→ **YOUR OBJECTIVE**:
Starting at the line with "Можно ли вернуть зав" and ending at the line with "с вами и уточнят условия заказа", print exactly the lines of the entries below. Pictures do not belong in the copy.

[RECORDED INFORMATION Boundary: Start]

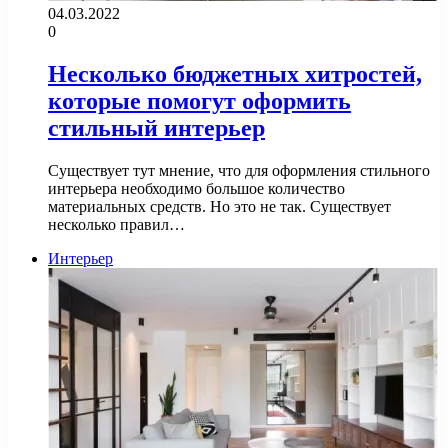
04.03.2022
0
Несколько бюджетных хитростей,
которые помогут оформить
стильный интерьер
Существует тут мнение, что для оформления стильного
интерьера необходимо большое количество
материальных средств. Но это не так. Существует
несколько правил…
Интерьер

[RECORDED INFORMATION Boundary: End]
[RECORDED INFORMATION Boundary: Start]

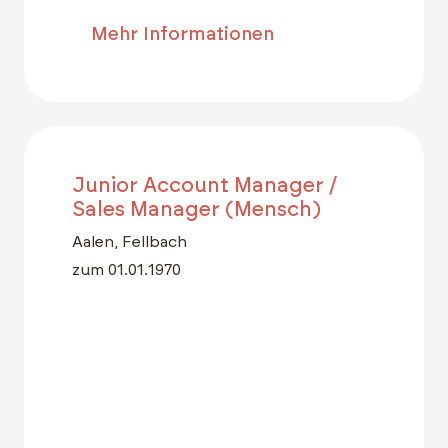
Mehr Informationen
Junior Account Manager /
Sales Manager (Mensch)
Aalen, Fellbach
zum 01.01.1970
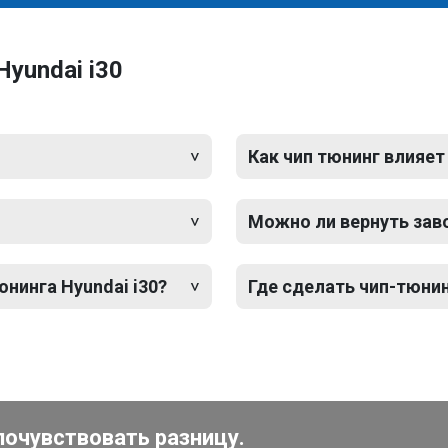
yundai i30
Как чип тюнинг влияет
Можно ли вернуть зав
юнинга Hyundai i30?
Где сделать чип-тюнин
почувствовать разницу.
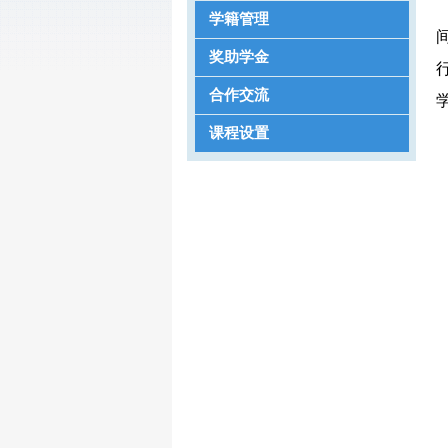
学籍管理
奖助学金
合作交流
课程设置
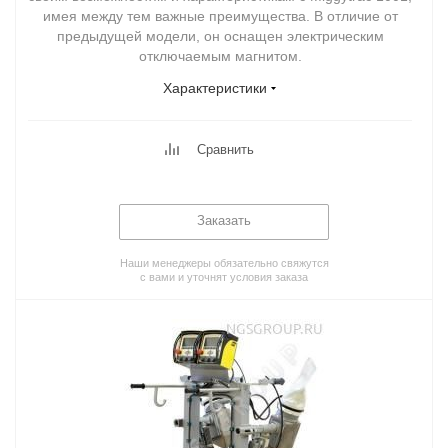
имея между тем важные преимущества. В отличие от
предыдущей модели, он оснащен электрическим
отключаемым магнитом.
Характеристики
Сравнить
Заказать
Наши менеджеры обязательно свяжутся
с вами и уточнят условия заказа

[RECORDED INFORMATION Boundary: End]
[RECORDED INFORMATION Boundary: Start]

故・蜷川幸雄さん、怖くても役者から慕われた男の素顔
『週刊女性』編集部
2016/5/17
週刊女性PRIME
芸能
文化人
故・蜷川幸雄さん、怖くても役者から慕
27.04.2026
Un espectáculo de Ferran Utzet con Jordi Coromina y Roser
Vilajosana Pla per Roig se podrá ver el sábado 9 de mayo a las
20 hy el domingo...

[RECORDED INFORMATION Boundary: End]

→ **WRITTEN REPLY**:
Можно ли вернуть зав
юнинга Hyundai i30?
Где сделать чип-тюнин
почувствовать разницу.
学籍管理
奖助学金
合作交流
课程设置
имея между тем важные преимущества. В отличие от
предыдущей модели, он оснащен электрическим
отключаемым магнитом.
Характеристики
Сравнить
Заказать
Наши менеджеры обязательно свяжутся
с вами и уточнят условия заказа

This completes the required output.